Los Angeles

Jon Peterson

Newspace

In his new work, a series of small shelters deposited at sites around downtown Los Angeles’ skid row, JON PETERSON has neatly grafted function and relevance onto the sadly barren tree of public sculpture, thereby infecting both the milk-fed G.S.A. branch and the adjustably megalomaniacal site-specific one.

Peterson’s work is small, portable, and playfully painted in bright primary colors. It is made to cover one supine body in relative comfort or more if desired. So much for scale, site-specificty, and color.

Intended as refuges for urban vagrants, Peterson made and put out four of the shelters in advance of the show, then photographed them in use. The first was a flattened tube, one end sealed, which Peterson planted, open end up, in an odd-shaped space between factory parking lots across the street from his studio. The piece was interesting as sculpture, but as shelter it was positioned at too steep an incline to be slept in comfortably. Within weeks someone laid the thing prone and occupied it. The succeeding shelters—a small igloo, a curved lean-to, and a long wedge meant to be supported by converging chain link fences—were easier to move and, because more open, easier to guard.

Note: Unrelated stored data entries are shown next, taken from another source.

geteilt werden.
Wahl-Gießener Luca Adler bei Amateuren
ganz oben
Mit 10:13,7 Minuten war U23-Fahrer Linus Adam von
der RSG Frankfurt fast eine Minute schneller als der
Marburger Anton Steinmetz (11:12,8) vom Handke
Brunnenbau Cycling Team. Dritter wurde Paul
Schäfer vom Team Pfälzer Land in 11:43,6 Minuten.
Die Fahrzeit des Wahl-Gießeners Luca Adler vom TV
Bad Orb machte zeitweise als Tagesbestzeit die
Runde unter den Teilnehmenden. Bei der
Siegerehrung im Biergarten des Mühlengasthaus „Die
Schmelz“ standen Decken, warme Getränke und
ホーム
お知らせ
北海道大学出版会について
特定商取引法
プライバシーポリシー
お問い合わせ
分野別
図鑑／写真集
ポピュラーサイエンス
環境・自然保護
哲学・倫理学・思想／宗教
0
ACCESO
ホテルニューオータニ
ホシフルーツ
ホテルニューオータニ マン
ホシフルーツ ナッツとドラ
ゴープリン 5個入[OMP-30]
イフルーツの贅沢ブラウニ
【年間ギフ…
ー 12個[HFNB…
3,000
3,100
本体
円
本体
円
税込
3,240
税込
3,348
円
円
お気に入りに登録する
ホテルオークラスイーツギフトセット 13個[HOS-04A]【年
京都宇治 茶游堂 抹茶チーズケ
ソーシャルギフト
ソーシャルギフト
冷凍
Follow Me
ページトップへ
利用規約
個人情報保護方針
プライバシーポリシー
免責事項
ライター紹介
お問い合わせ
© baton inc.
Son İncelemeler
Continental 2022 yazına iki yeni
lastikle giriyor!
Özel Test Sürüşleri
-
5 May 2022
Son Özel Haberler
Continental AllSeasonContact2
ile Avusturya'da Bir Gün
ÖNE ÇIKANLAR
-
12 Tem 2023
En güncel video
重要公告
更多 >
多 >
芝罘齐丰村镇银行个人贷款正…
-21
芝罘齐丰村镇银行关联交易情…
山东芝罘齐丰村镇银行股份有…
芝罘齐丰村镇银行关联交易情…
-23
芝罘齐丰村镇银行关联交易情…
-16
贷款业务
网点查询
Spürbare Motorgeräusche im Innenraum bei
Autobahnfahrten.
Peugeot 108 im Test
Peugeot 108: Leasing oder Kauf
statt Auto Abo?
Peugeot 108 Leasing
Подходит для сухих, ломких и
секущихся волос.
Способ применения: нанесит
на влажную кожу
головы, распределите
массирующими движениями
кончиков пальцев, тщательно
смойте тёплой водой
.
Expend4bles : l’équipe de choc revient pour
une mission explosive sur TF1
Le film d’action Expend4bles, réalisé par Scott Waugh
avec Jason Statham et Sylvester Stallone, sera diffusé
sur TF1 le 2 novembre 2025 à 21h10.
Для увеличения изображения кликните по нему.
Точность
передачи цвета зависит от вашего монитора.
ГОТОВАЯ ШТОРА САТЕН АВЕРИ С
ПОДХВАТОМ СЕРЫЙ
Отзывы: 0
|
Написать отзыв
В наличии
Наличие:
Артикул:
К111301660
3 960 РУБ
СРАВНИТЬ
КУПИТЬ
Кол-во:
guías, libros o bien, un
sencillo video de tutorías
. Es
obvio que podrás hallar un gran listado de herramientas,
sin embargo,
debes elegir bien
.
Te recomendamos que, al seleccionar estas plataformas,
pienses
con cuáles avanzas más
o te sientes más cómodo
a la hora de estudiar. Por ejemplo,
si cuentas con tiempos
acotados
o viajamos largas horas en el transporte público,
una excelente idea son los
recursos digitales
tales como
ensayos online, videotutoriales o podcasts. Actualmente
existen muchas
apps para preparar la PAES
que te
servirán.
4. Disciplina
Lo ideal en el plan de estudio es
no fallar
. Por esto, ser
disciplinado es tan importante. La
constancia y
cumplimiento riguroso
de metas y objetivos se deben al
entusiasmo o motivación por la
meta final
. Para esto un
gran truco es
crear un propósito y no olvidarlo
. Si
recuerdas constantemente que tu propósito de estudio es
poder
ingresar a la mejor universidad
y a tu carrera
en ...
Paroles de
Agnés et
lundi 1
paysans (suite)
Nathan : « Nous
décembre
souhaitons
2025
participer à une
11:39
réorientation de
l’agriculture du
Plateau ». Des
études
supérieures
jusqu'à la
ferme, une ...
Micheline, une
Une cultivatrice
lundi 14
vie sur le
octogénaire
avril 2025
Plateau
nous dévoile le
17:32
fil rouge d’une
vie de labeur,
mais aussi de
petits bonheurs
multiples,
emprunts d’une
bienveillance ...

The exhibition included two new, unused structures, some models for proposed shelters, a slide chronicle of the shelters’ habitation to date, and four photo-documentations, stills from the slide sequence. Peterson’s photography is as clinical, and seems to have been accomplished as unobtrusively as possible. The photo-collages describe the first weeks of each shelter’s existence on the street, and each collage is in an edition of ten. Peterson’s iconoclasm extends to financing the work, since each of the photo drawings is meant as a prospectus for partial ownership of the shelter it documents. Ideally, each shelter would be a cooperatively sponsored venture with ten investors backing Peterson’s labors. But possession of the art object is subject to squatters’ rights.

Peterson’s work, which has moved from field-situation to body-object and back over the past six years, is marked by a consistently cool temperament—never toward materials and requisite skills, rather toward the effect generated by the art he produces. The big, square paintings on vellum and the spray-painted-to-irridescence wall at Newspace of two years ago established large fields with notations from the process of their making. By their sizes the “bum shelters” (as he calls them) recall the painted lattice structures he made in 1975–76 which were nothing so much as dress dummies for a private geometry.

The effect Peterson seems to have been after all the while, judging from this recent work, is extra-esthetic. The bum shelters are comfortably within the tradition, for want of a better word, of guerrilla art. In this anti-genre, parody gives way to possibilities.